Fayose who used the meeting to officially congratulate Senator Biodun Olujimi on her recent victory as the lawmaker representing Ekiti South senatorial district noted that she remains the leader of the party in the state.While explaining that creating different groups within the party would not be the best option, he assured that all issues and tendencies would be resolved for the party to reclaim the state from the APC in future elections. ” Everybody should come back to the party. I plead with Senator Biodun Olujimi, Duro Faseyi and others to forgive and forget, even though I know I have not wronged anybody. It is my duty to ensure that this party didn’t fall. Don’t let us divide the party. If Senator Biodun Olujimi calls you for meeting tomorrow, go there and listen to her,” he said.

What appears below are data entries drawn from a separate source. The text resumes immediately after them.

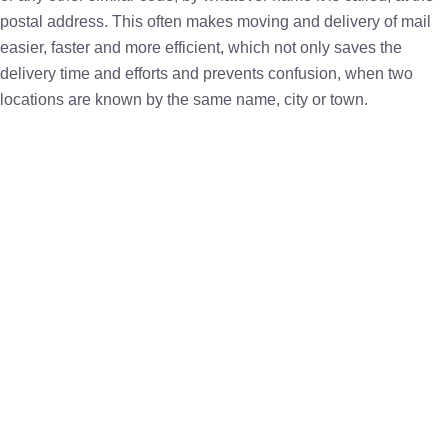
postal address. This often makes moving and delivery of mail
easier, faster and more efficient, which not only saves the
delivery time and efforts and prevents confusion, when two
locations are known by the same name, city or town.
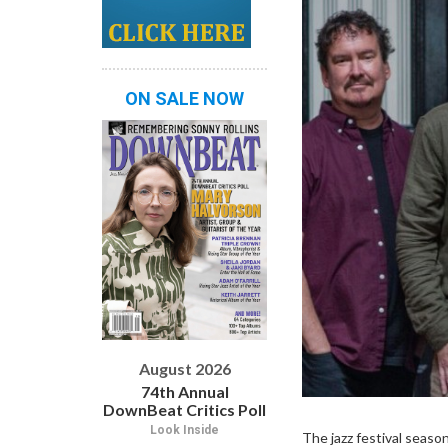
ON SALE NOW
August 2026
74th Annual
DownBeat Critics Poll
Look Inside
The jazz festival seaso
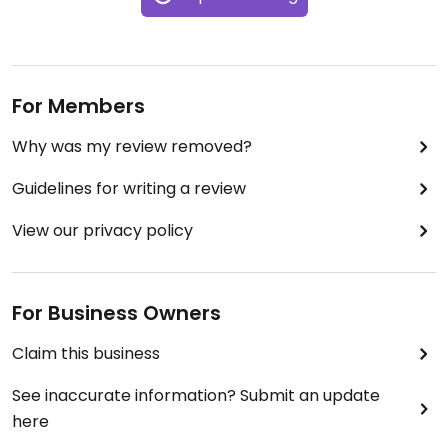
For Members
Why was my review removed?
Guidelines for writing a review
View our privacy policy
For Business Owners
Claim this business
See inaccurate information? Submit an update
here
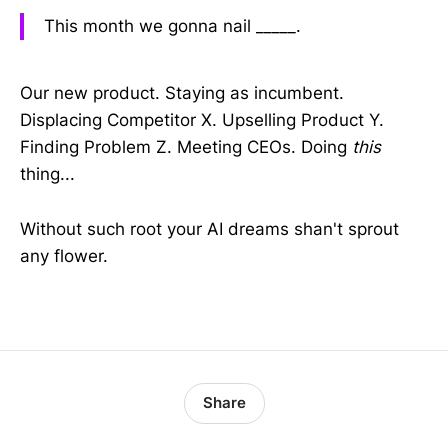
This month we gonna nail _____.
Our new product. Staying as incumbent.
Displacing Competitor X. Upselling Product Y.
Finding Problem Z. Meeting CEOs. Doing
this
thing...
Without such root your AI dreams shan't sprout
any flower.
Share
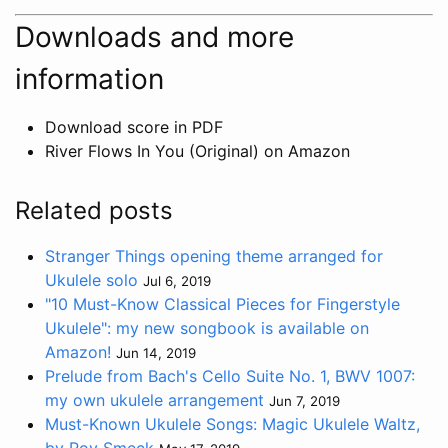
Downloads and more
information
Download score in PDF
River Flows In You (Original) on Amazon
Related posts
Stranger Things opening theme arranged for
Ukulele solo
Jul 6, 2019
"10 Must-Know Classical Pieces for Fingerstyle
Ukulele": my new songbook is available on
Amazon!
Jun 14, 2019
Prelude from Bach's Cello Suite No. 1, BWV 1007:
my own ukulele arrangement
Jun 7, 2019
Must-Known Ukulele Songs: Magic Ukulele Waltz,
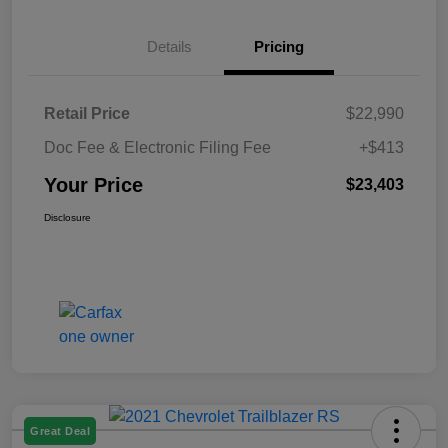
Details
Pricing
Retail Price
$22,990
Doc Fee & Electronic Filing Fee
+$413
Your Price
$23,403
Disclosure
Great Deal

In truth, the PDP needs genuine reconciliation and repositioning, if it intends to survive its political quagmire and go ahead to challenge the APC in 2022 governorship poll.In the opinion of Fayose, no single individual could make the party win future elections, which is why all hands must be on the deck.
A leader of the party who does not want his name in print, said apart from reading political meaning to Fayose’s gesture, “it takes courage to say ‘I am sorry’. “The man has demonstrated that the strength of a politician is the ability to rally people when it matters.”
According to him, it is left for the estranged combatants to seize the current while it lasts and embrace the olive branch extended to them by Fayose. In his view, anyone who refuses to embrace the peace move is selfish.
It remains a matter of conjecture whether Olujimi and other aggrieved leaders of the party would follow the line of reconciliation being charted by Fayose.
Only time will tell how this would play out.